Just as he spoke, the bird broke and flew, flapping with a harsh cry off to the west, just as if it knew it had been spotted. Otho tossed his head to shake the sun from his eyes.

“You a good hand with a hunting bow, silver dagger? You’re the one who used to ride with the Westfolk.”

“True spoken, and my heart yearns for a longbow now.”

Suddenly cold, Carra stood up just as Nedd and Yraen hurried over.

“Was there somewhat strange about that raven?” she said.

“Maybe. You’ve got sharp eyes, lass, and I think me you’re going to need them.”

“Now, wait.” Yraen sounded exasperated. “A bird’s a bird, big or not.”

“Unless it’s a sorcerer.” Rhodry grinned at him. “What would you say if I told you that some dweomermen can turn themselves into birds and fly?”

“I’d say that you were even dafter than I thought.”

“Then I won’t tell you. It’s still not too late for you to go back.”

“Will you hold your tongue about that?”

“Well and good, then, because you’ve been warned three times now, and that’s all that the laws and the gods can ask of me.”

That afternoon, when they rode on north, Carra kept a nervous watch for the raven, but she saw only normal birds of several kinds, flying about on some avian business. Every time she saw a raven or a crow, she would tell herself that Rhodry’s talk of shape-changers was his madness speaking at worst or some daft jest at best.

The land kept rising, and the road turned snaky, winding through the low places and crossing a couple of small streams. Just at sunset they topped a low rise and saw, some two or three miles ahead, a wild forest spreading out across hill and valley. Between them and the verge, as dark as shadows, stood a village huddling behind a staked palisade. Yraen muttered something foul under his breath.

“Don’t like the looks of that, Rhodry. That wall’s new built.”

“So it is. We’d best hurry before they shut us out for the night.”
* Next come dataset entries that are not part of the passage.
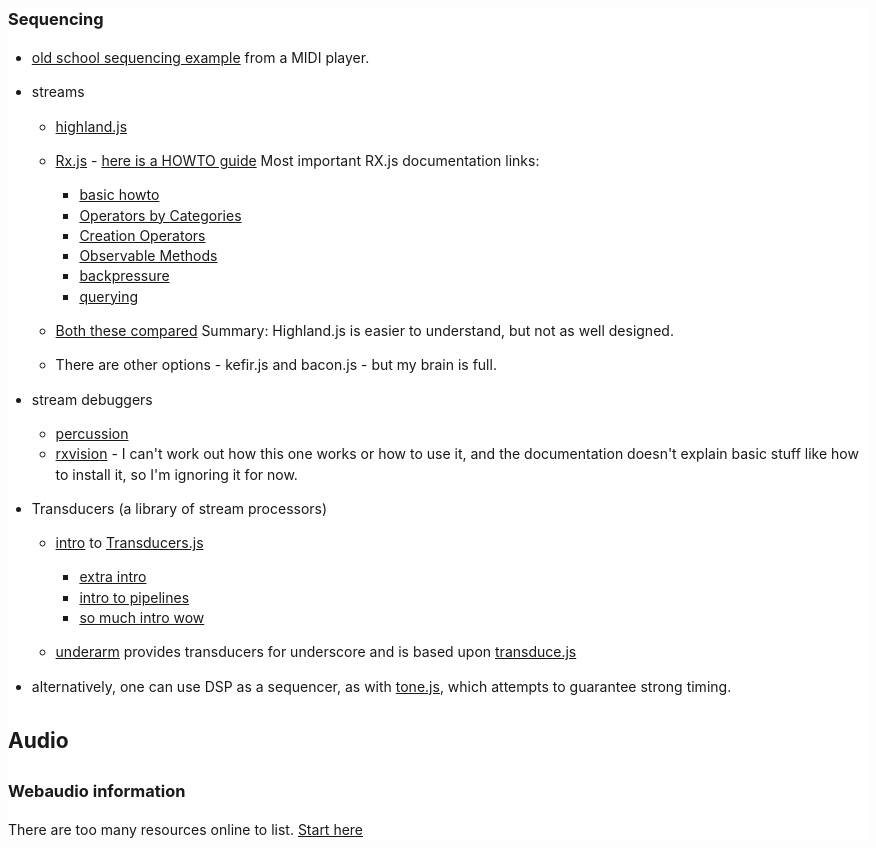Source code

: ### Sequencing

* [old school sequencing example](https://github.com/mudcube/MIDI.js/blob/master/js/midi/player.js) from a MIDI player.
* streams

  * [highland.js](http://highlandjs.org/#)

  * [Rx.js](http://reactivex.io/) -  [here is a HOWTO guide](https://gist.github.com/staltz/868e7e9bc2a7b8c1f754)
    Most important RX.js documentation links:
    * [basic howto](https://gist.github.com/staltz/868e7e9bc2a7b8c1f754)
    * [Operators by Categories](https://github.com/Reactive-Extensions/RxJS/blob/master/doc/gettingstarted/categories.md)
    * [Creation Operators](https://github.com/Reactive-Extensions/RxJS/blob/master/doc/gettingstarted/which-static.md)
    * [Observable Methods](https://github.com/Reactive-Extensions/RxJS/blob/master/doc/api/core/observable.md#rxobservableprototypetimestampscheduler)
    * [backpressure](https://github.com/Reactive-Extensions/RxJS/blob/master/doc/gettingstarted/backpressure.md)
    * [querying](https://github.com/Reactive-Extensions/RxJS/blob/master/doc/gettingstarted/querying.md)
  * [Both these compared](https://github.com/Reactive-Extensions/RxJS/blob/master/doc/mapping/highland/whyrx.md) Summary: Highland.js is easier to understand, but not as well designed.
  * There are other options - kefir.js and bacon.js - but my brain is full.

* stream debuggers

    * [percussion](https://github.com/grisendo/Percussion)
    * [rxvision](http://jaredforsyth.com/rxvision/) - I can't work out how this one works or how to use it, and the documentation doesn't explain basic stuff like how to install it, so I'm ignoring it for now.

* Transducers (a library of stream processors)

  * [intro](http://jlongster.com/Transducers.js--A-JavaScript-Library-for-Transformation-of-Data) to [Transducers.js](https://github.com/cognitect-labs/transducers-js)
  
    * [extra intro](http://phuu.net/2014/08/31/csp-and-transducers.html)
    * [intro to pipelines](http://simplectic.com/blog/2014/transducers-explained-pipelines/)
    * [so much intro wow](http://simplectic.com/blog/2014/transducers-explained-1/)
  * [underarm](http://simplectic.com/projects/underarm/) provides transducers for underscore and is based upon [transduce.js](https://github.com/transduce/transduce)

* alternatively, one can use DSP as a sequencer, as with [tone.js](https://github.com/Tonejs/Tone.js), which attempts to guarantee strong timing.

## Audio

### Webaudio information

There are too many resources online to list. [Start here](http://notes.livingthing.org/javascript_audio.html)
In spite of the fortifications, the village was hospitable enough. Although Carra was expecting the farmers to stare at Otho or at least comment on his small stature, they acted as if he were nothing out of the ordinary at all. The blacksmith let them stable their horses in his shed, and a farm wife was glad to feed them for a few coppers and let them sleep in her hayloft for a couple more. Half the village crowded into her house to talk to the strangers, too, and warn them.

“Bandits on the roads,” said the blacksmith. “Never had bandits round here before. We sent a lad off to Gwerbret Cadmar to beg for help, and his grace sent word back that he was trying his best to wipe the scum out. Told us we’d better put up some kind of wall until he did.”

“Sounds like we might find a hire in Cengarn,” Rhodry said. “He might need extra men.”

“Most like.” The blacksmith paused, looking Carra over. “What are you doing on the roads, lass?”

Carra opened her mouth to blurt the truth, but Rhodry got in first.

“She rides with me,” he snarled, and quite believably. “Anything wrong with that?”

“Since I’m not her father, I don’t have a word to say about it, lad. Now let’s not have any trouble, like.”